Objective: Glucocorticoids are suspected to cause atherosclerosis. Because of the possibility that their antiinflammatory effect may be antiatherogenic, this study investigated the effect of glucocorticoids on the arteries of patients with rheumatoid arthritis (RA).
Methods: We assessed the arteries of 647 patients with RA. Central atherosclerosis was measured using high-resolution carotid ultrasound for the presence of plaque and for the extent of carotid artery intima-media thickness (CaIMT). Peripheral atherosclerosis was assessed using the systolic pressures of the dorsal pedal, posterior tibial, and brachial arteries to obtain the ankle-brachial index (ABI). Cumulative glucocorticoid dose was determined using pharmacy records, supplemented by self-report. Cardiovascular (CV) risk factors and RA clinical manifestations were ascertained using clinical and laboratory methods.
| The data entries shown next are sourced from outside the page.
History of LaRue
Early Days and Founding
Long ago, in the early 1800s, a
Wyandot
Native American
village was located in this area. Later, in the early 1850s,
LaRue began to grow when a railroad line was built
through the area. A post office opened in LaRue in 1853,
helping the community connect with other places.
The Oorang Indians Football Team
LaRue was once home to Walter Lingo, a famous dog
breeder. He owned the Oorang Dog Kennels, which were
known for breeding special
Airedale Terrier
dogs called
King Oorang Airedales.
Results: Among the RA patients studied, 427 (66%) had received glucocorticoids. Of those who had never received glucocorticoids, 100 (47%) of 215 had carotid plaque and 17 (8%) of 219 had > or =1 incompressible lower-limb artery (ABI >1.3). Among patients in the highest tertile of lifetime glucocorticoid exposure (>16.24 gm prednisone), the frequency of carotid plaque increased to 85 (62%) of 138 (P = 0.006) and that of lower-limb arterial incompressibility increased to 24 (17%) of 140 (P = 0.008), with differences remaining significant after adjustment for age at onset, disease duration, sex, CV risk factors, and RA clinical manifestations (tender, swollen, and deformed joint counts, subcutaneous nodules, rheumatoid factor seropositivity, and erythrocyte sedimentation rate). The CaIMT also displayed an increase with higher glucocorticoid exposure, but the differences did not reach significance. Lower-limb artery obstruction (ABI < or =0.9) was not associated with glucocorticoid exposure.
Conclusion: In this RA sample, glucocorticoid exposure was associated with carotid plaque and arterial incompressibility, independent of CV risk factors and RA clinical manifestations. This supports a role for glucocorticoids in the CV complications that occur in RA.